10. Having laid down the legal ingredients, the short question that arises for me to decide in this appeal is the question as to whether on an application of the well-settled principles of law, the Appellate Court was justified in decreeing the suit. The allied question that necessarily arises is as to whether the defendant has established that he is entitled to the protection available under Section 12 of the Contract Act and whether he is therefore eligible to avoid the contract. The answer to this last question is an affirmative no.

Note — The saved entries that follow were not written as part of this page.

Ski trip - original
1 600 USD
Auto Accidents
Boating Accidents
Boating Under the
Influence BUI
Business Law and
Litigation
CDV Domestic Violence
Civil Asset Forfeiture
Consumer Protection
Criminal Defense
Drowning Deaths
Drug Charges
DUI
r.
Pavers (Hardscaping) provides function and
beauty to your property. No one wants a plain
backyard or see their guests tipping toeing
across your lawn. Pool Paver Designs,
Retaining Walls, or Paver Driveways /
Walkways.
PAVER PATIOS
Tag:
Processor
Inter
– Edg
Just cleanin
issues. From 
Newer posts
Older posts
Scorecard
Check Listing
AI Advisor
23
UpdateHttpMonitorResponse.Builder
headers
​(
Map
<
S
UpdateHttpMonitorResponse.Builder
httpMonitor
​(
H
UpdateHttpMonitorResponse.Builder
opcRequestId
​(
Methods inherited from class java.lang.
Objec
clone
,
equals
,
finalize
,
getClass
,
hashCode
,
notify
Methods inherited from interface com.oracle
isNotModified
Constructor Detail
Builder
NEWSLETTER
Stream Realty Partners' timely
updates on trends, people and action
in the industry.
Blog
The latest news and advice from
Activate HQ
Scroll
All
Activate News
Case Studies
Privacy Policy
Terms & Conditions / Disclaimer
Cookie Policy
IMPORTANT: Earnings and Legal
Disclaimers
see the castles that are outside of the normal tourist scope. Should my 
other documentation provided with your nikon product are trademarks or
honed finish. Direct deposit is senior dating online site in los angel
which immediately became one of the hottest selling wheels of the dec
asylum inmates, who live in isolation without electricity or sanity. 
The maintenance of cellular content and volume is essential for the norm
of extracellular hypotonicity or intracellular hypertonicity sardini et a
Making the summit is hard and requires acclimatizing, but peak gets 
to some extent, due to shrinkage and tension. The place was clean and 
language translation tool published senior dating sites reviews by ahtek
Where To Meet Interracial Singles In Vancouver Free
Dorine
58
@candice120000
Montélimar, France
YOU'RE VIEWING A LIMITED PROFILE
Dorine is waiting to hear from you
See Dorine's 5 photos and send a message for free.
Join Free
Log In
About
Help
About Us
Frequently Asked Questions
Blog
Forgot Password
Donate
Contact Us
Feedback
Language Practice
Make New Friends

The reason for it is very simple and very clear insofar as the record clearly demonstrates both from the evidence and the circumstances that the defendant has failed to establish that he was not in a sound mental disposition at the point of time when the contract was executed. It is true that Mr. Savanur has made much of the medical evidence but I have scrutinised it carefully and I find that the medical evidence again is of a generalised nature. I accept the position that the defendant had at one time sunk to the stage whereby he required treatment from the experts at a mental hospital but the all important ingredient is lacking in his evidence namely the question as to whether the defendant was continuously and at all times not in possession of his mental faculties and more importantly, whether this was the position at the point of time when the contract was executed. Mr. Rao is right when he points out that the generalised defence is insufficient in a case of this type because the law postulates very specific averments and absolute proof. I need to further add that it is the order of the day for contracting parties particularly, in property matters, to want to resile from contracts and in such cases as these Courts will have to be ex-
tremely guarded before defences of the present type are upheld. The avoidance of a contract is not only exceptional but is a very special exception which as I have indicated, would be permitted in the rarest of rare cases, The present record falls very much short of that legal requirement as far as the defendant goes and consequently, the Appellate Court was more than fully justified in having decreed the suit.
11. Having regard to the aforesaid position, the appeal fails and stands dismissed. The Appellate judgment is accordingly confirmed. Interim order, if any, to stand vacated.